Hong Kong Space Museum’s exhibit halls set for relaunch after HK$32 million facelift
Disorientation in virtual space station and creating an aurora inside a vacuum tube just some of the new experiences that await visitors
Visitors to the Hong Kong Space Museum will enjoy a more interactive experience when two exhibition halls reopen to the public from Wednesday, after it closed for more than two years for a HK$32 million (US$4.1 million) facelift.
Experiencing a sensation of disorientation in a virtual space station and creating an aurora inside a vacuum tube were just some of the new experiences that awaited visitors in the two permanent exhibition halls, which covered a total area of 17,200 sq ft in the Tsim Sha Tsui museum.
The Hall of the Cosmos and Hall of Space Exploration would showcase about 100 new exhibits.
Before renovations started in late 2015, the halls contained about 60 exhibits, with fewer than half containing interactive and multimedia elements.

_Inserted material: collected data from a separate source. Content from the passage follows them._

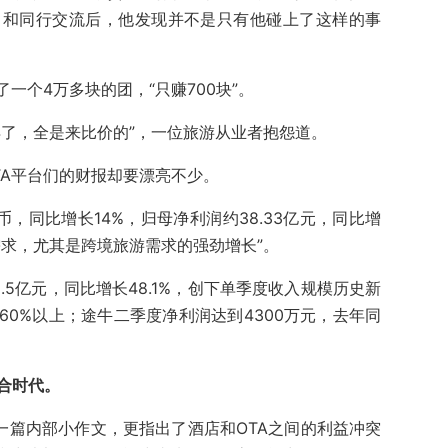
，和同行交流后，他发现并不是只有他碰上了这样的事
一个4万多块的团，“只赚700块”。
得了，全是来比价的”，一位旅游从业者抱怨道。
TA平台们的财报却要漂亮不少。
币，同比增长14%，归母净利润约38.33亿元，同比增
游需求，尤其是跨境旅游需求的强劲增长”。
.5亿元，同比增长48.1%，创下单季度收入规模历史新
0%以上；途牛二季度净利润达到4300万元，去年同
合时代。
一篇内部小作文，更指出了酒店和OTA之间的利益冲突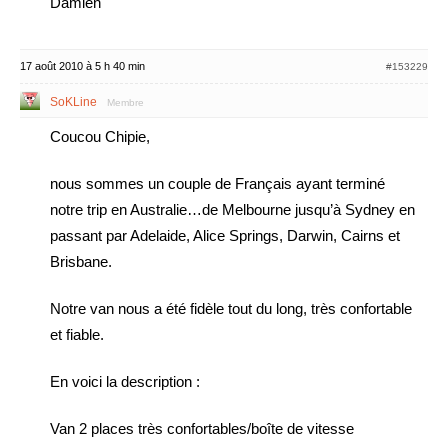
Damien
17 août 2010 à 5 h 40 min
#153229
SoKLine
Membre
Coucou Chipie,
nous sommes un couple de Français ayant terminé
notre trip en Australie…de Melbourne jusqu’à Sydney en
passant par Adelaide, Alice Springs, Darwin, Cairns et
Brisbane.
Notre van nous a été fidèle tout du long, très confortable
et fiable.
En voici la description :
Van 2 places très confortables/boîte de vitesse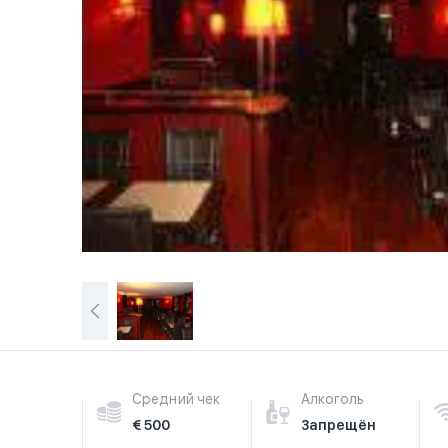
Средний чек
Алкоголь
€ 500
Запрещён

“We hope visitors will have more of an experience and learn through activities,” museum curator Robert Leung Wai-ming said on Tuesday.
“We also hope our exhibits can bring visitors a new experience.”
In the Hall of Space Exploration, which also covered the development of space technology, highlights included a virtual space station, which through the use of upside-down video images allowed visitors to experience the feeling of disorientation one would get in a weightless environment.
More exhibits related to China’s space technology would also be on display. Visitors, for example, would be able to learn about the procedures for rocket launches through a model of Jiuquan Satellite Launch Centre, located in the Gobi Desert, Inner Mongolia.
“China’s space technology has developed rapidly in the past decades. We decided to introduce this part in the exhibition to give visitors a more in-depth understanding of the development of China’s space technology,” Leung said.
In the Hall of the Cosmos, visitors would be able to create an aurora on an Earth model by adjusting the strength of a solar wind inside a vacuum tube. The “moon jump” installation allowed users to experience gravity on the moon – one-sixth the strength of that on Earth.
Leung expected about 500,000 people to visit the two halls annually. That would mean about 900,000 in total at the museum including visitors to its space theatre.
Admission to the halls would be by sessions with a limited quota for each one. Each session would cover about 400 people.